Transform your HTML into clean, easy-to-read markdown with html2md

Table of Contents

What does it do

html2md is a fast and reliable C++ library for converting HTML content into markdown. It offers support for a wide range of HTML tags, including those for formatting text, creating lists, and inserting images and links. In addition, html2md is the only HTML to markdown converter that offers support for table formatting, making it a valuable tool for users who need to convert HTML tables into markdown.

How to use this library

CMake

Install html2md.

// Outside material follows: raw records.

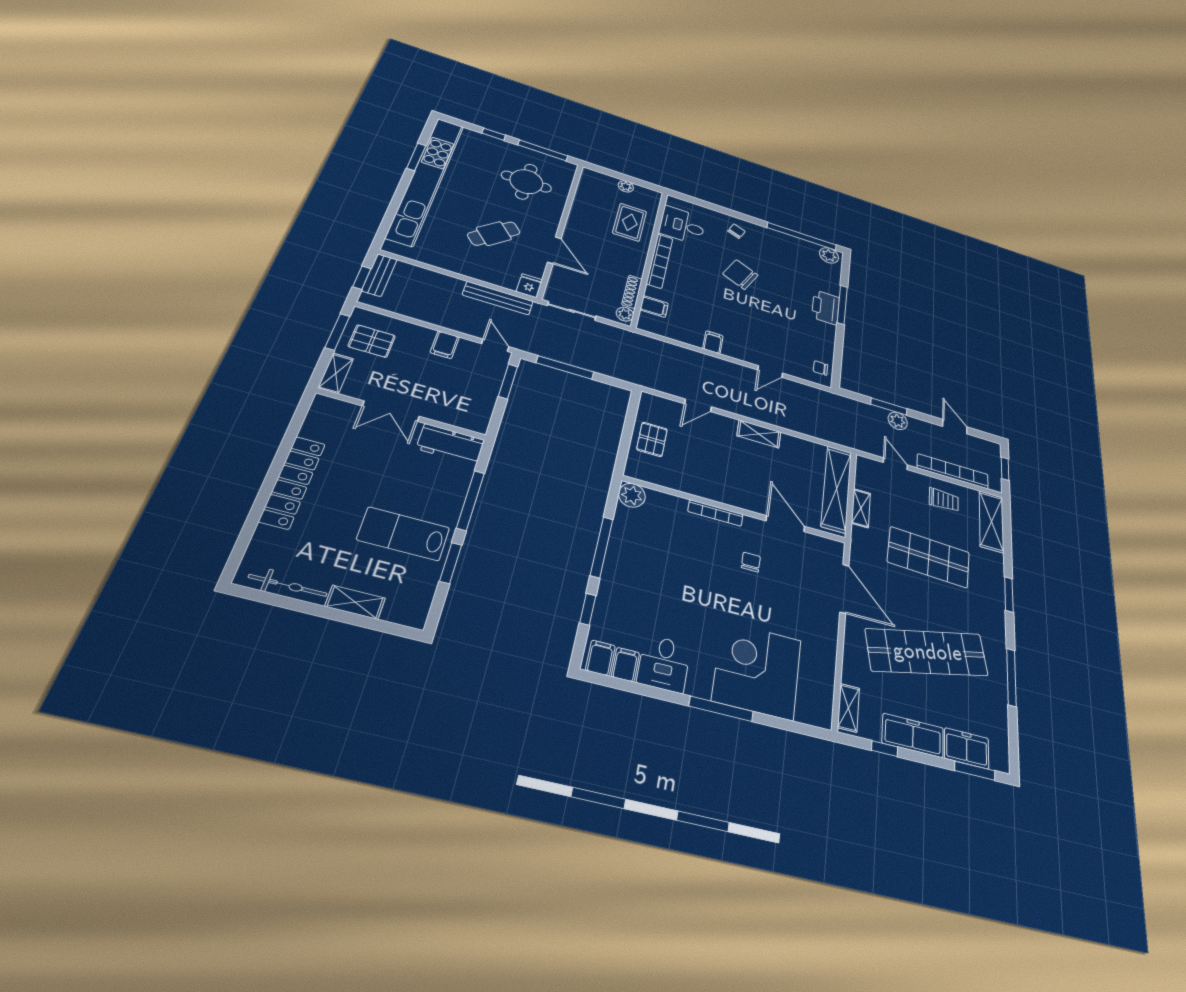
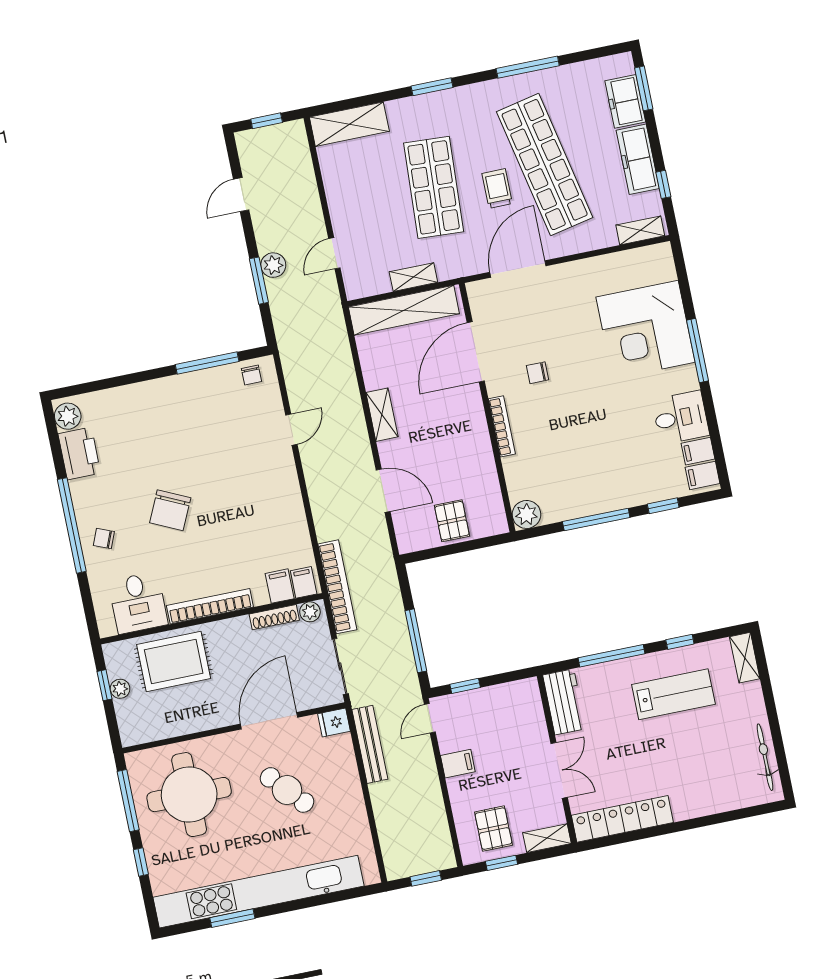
window: (633, 180) -> (104, 685), added
round table: (526, 182) -> (189, 795), width x1.36, depth x1.36
rug: (630, 222) -> (174, 661), width x1.36, depth x1.43
window: (802, 236) -> (72, 525), moved
door: (554, 250) -> (269, 721), width x1.36
bench: (379, 275) -> (412, 865), removed
window: (842, 305) -> (207, 363), moved
printer: (825, 307) -> (79, 453), moved, turned -90
window: (337, 332) -> (502, 863), width x0.67
filing cabinet: (713, 342) -> (304, 582), moved, turned 90
door: (770, 372) -> (291, 430), hinge flipped
window: (508, 381) -> (465, 686), width x0.67
door: (698, 405) -> (383, 491), width x1.38
pallet: (652, 439) -> (452, 521), turned 90
bookcase: (953, 471) -> (337, 587), moved, turned 180
locker: (292, 482) -> (622, 819), moved
trolley: (944, 500) -> (497, 189), moved
door: (785, 524) -> (476, 352), width x1.36
lab bench: (403, 534) -> (673, 694), turned -90
window: (451, 563) -> (680, 642), width x0.67
shelving: (355, 602) -> (745, 658), moved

Use eighter the prebild packages from GitHub releases or build and install it yourself.

Afterwards:

find_package(html2md)
target_link_library(your_target PRIVATE html2md)

Manually

To use html2md, follow these steps:

  1. Clone the library: git clone https://github.com/tim-gromeyer/html2md
  2. Add the files include/html2md.h and src/html2md.cpp to your project
  3. Include the html2md.h header in your code
  4. Use the html2md::Convert function to convert your HTML content into markdown

Here is an example of how to use the html2md::Convert function:

#include <html2md.h>

//...

std::cout << html2md::Convert("<h1>foo</h1>"); // # foo

Supported Tags

html2md supports the following HTML tags:

Tag Description Comment
a Anchor or link Supports the href, name and title attributes.
b Bold
blockquote Indented paragraph
br Line break
cite Inline citation Same as i.
code Code
dd Definition data
del Strikethrough
dfn Definition Same as i.
div Document division
em Emphasized Same as i.
h1 Level 1 heading
h2 Level 2 heading
h3 Level 3 heading
h4 Level 4 heading
h5 Level 5 heading
h6 Level 6 heading
head Document header Ignored.
hr Horizontal line
i Italic
img Image Supports src, alt, title attributes.
li List item
meta Meta-information Ignored.
ol Ordered list
p Paragraph
pre Preformatted text Works only with code.
s Strikethrough Same as del.
span Grouped elements Does nothing.
strong Strong Same as b.
table Table Tables are formatted!
tbody Table body Does nothing.
td Table data cell Uses align from th.
tfoot Table footer Does nothing.
th Table header cell Supports the align attribute.
thead Table header Does nothing.
title Document title Same as h1.
tr Table row
u Underlined Uses HTML.
ul Unordered list

Bindings

Requirements

  1. A compiler with c++11 support like g++>=9

That's all!

License

html2md is licensed under The MIT License (MIT)